McSweeney did not respond to multiple requests for comment over a period of several days. Anderson also did not respond to multiple requests for comment for a series of months. An attorney for Anderson on Monday said the former Mater Dei coach “categorically” denies all allegations.

Mater Dei declined to comment on the circumstances surrounding McSweeny’s removal.

“I can confirm that Brian McSweeny is no longer employed at Mater Dei. Due to the confidential nature of our personnel policies,” Allison Bergeron, Mater Dei executive director of communications and media, wrote in a statement. “Mater Dei High School and the Diocese of Orange cannot offer any further comment.”

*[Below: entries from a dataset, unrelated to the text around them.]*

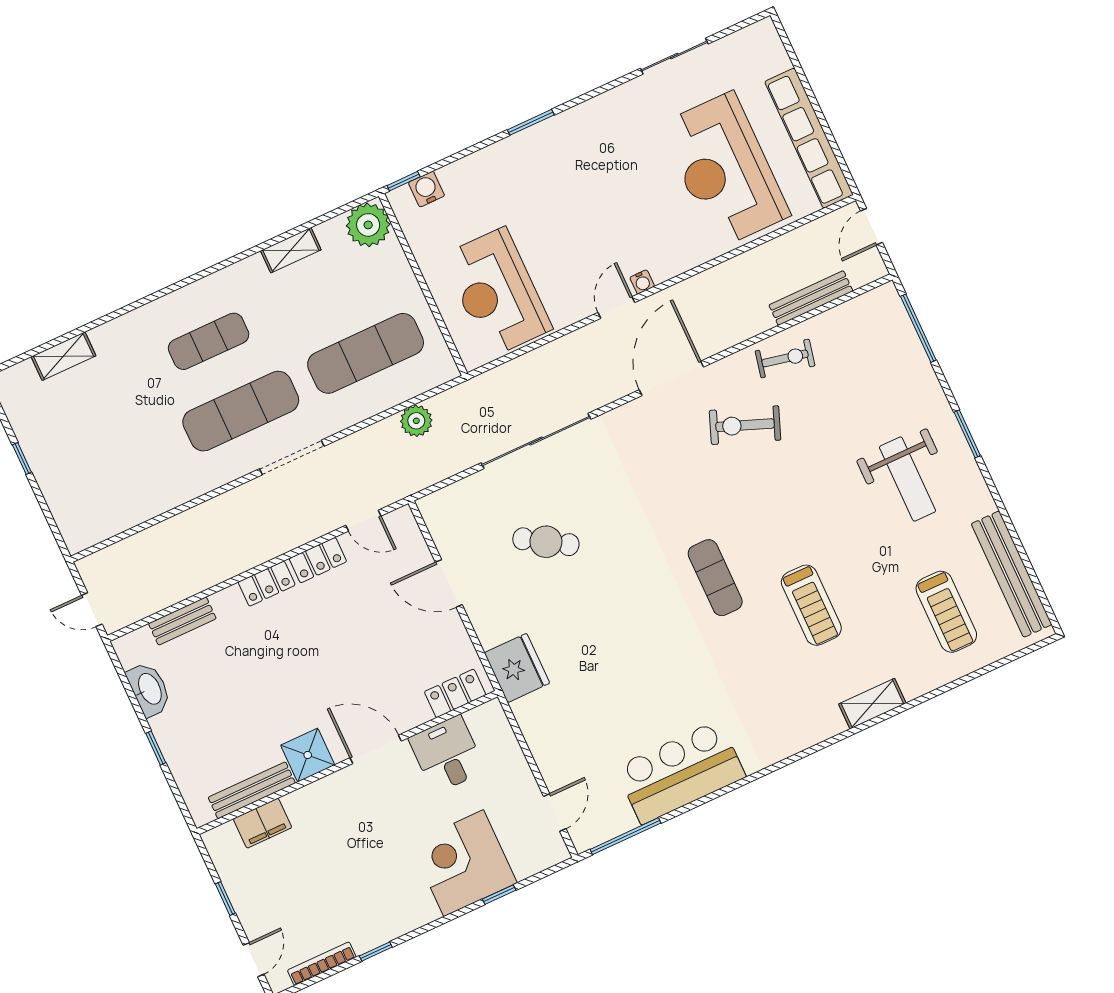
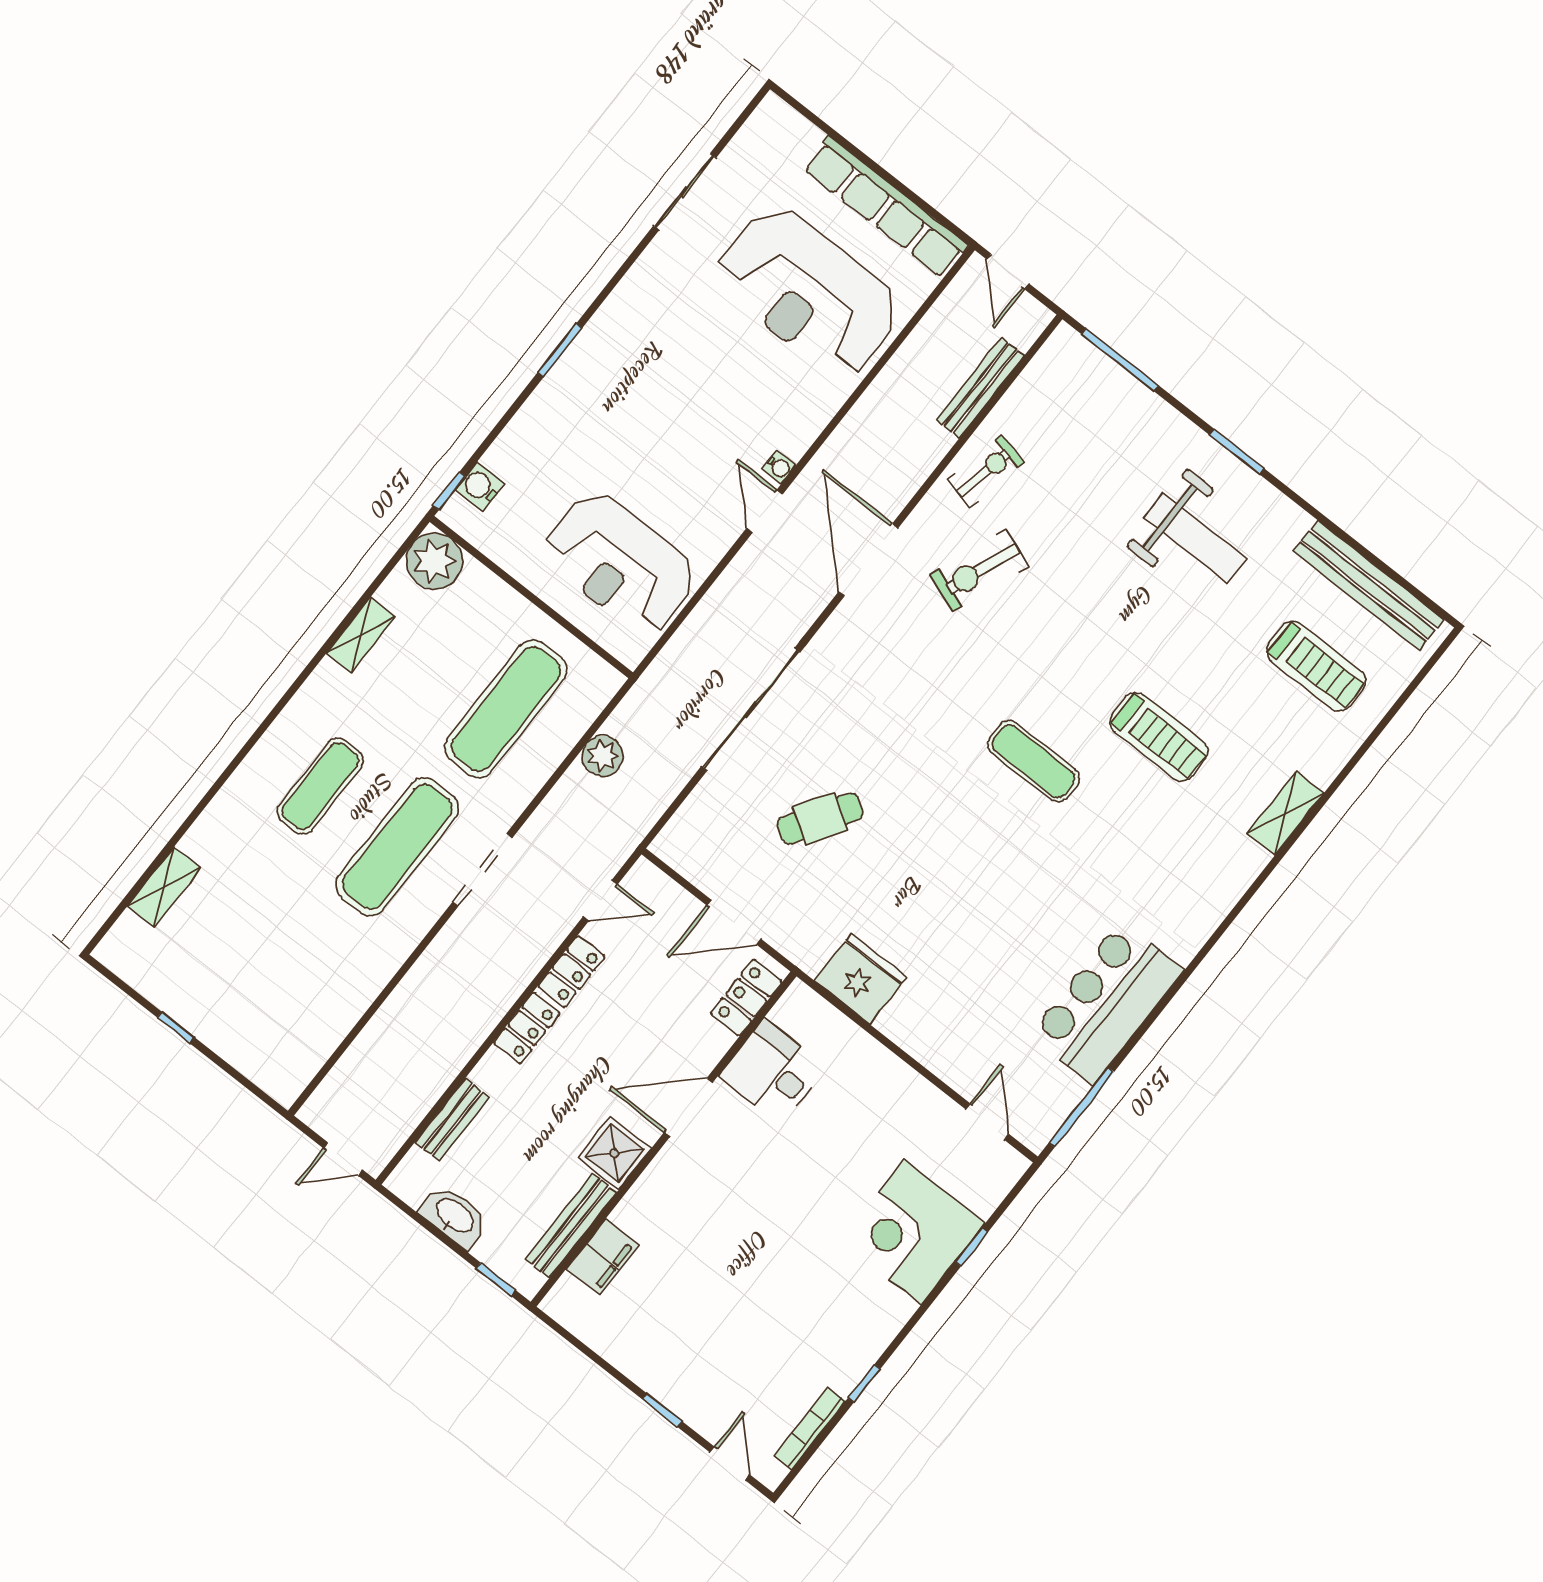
locker: (455, 693) -> (746, 998), moved
door: (376, 749) -> (688, 1107), moved
desk: (447, 754) -> (773, 1072), moved
shower: (308, 755) -> (614, 1153), moved
wall: (347, 763) -> (664, 1139), moved
bench: (252, 790) -> (571, 1226), moved
filing cabinet: (263, 823) -> (602, 1257), moved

The Mater Dei water polo program has been in the spotlight since April when the Santa Ana Police Department confirmed to the Register that it was investigating allegations of assault and hazing with the Monarch boys team. The case was eventually referred to Orange County Juvenile Court, according to multiple people familiar with the investigation. One of the alleged perpetrators was removed from the Mater Dei team, according to people familiar with the investigation.

At the time, Mater Dei parents and longtime critics of the school’s culture alleged that Anderson had enabled a culture of bullying with the program. Diocese investigators in the fall began looking into allegations against Anderson, according to Mater Dei documents and materials. Anderson is also a teacher at Westminster High School.

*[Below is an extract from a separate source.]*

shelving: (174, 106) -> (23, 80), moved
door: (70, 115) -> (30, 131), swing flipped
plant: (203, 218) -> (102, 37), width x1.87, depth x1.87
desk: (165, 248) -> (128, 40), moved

“We want to reassure you that the MDHS administration is committed to maintaining and continuing an excellent water polo program,” Joel Hartmann, the school’s athletic director, wrote to parents during the investigation.

Mater Dei confirmed that Anderson had been removed as head coach on November 11. He was replaced as boys head coach by McSweeny, who like Anderson also coaches at Vanguard Aquatics, a USA Water Polo-sanctioned club based in Huntington Beach.

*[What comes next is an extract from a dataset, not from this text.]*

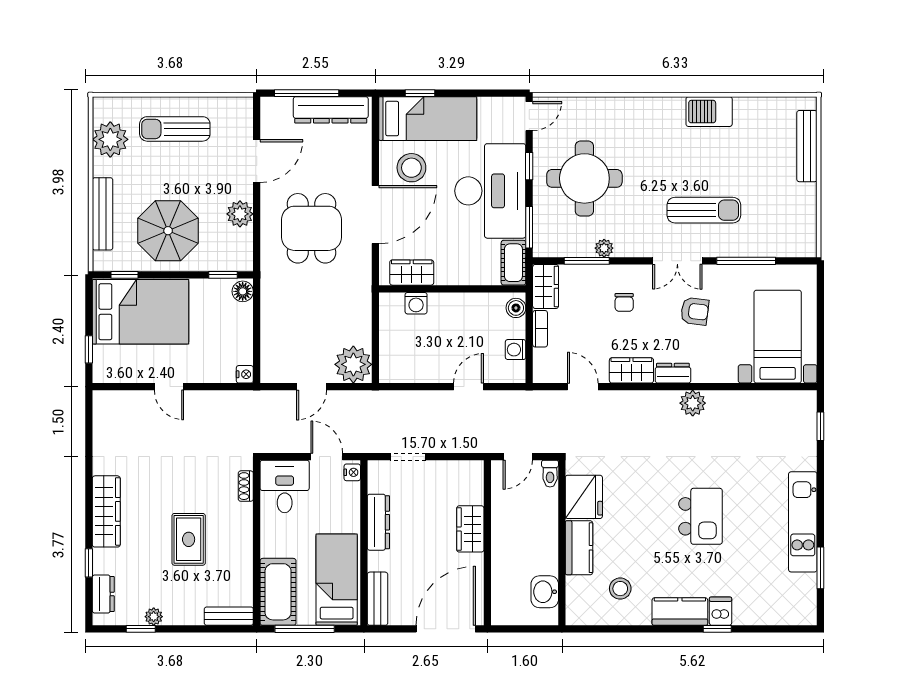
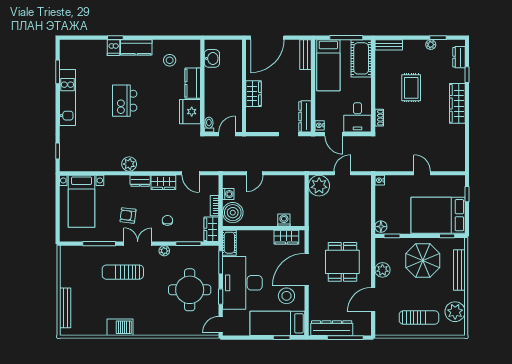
plant: (604, 248) -> (164, 251), moved
boiler: (516, 308) -> (233, 213), width x1.86, depth x1.86
dresser: (378, 522) -> (305, 116), moved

Two months later McSweeny was also gone.

This was McSweeny’s first season as Mater Dei’s girls head coach. He replaced Djoko Radunovic, who resigned after three seasons last winter to coach at Long Beach City College. Radunovic also coaches at Vanguard.

Mater Dei’s girls are 5-4 this season. The Monarchs recently placed fifth at the Villa Park Classic and lost to powerhouse Laguna Beach 13-12 in a nonleague match.

McSweeny told players and their parents that he had originally left the weekend of Oct. 9-10 open because of the friend’s wedding but then scheduled the tournament “when it became apparent we needed games to fill our schedule.”

“I made the unforgivable decision to not disclose my previous obligations to everybody including the team and parents,” McSweeny wrote in a text to the girls team’s players and parents. “There is no good explanation or excuse for this, and I do not expect any sympathy or kindness after my dishonesty to the team. If I cannot be open and honest with those that I hope to lead, I understand if I do not receive the respect and trust of the players in return.

“I love this team, as much as my recent actions may contradict that idea. I understand that my actions have huge ramifications, and that the people I hurt most are the team, who I care deeply about. There is no excuse for my behavior, I simply felt the pressure of the importance of the girls playing more games and I lost sight of my own character. In my first year in leading this program, I displayed dishonesty under pressure which I would not expect from my athletes.”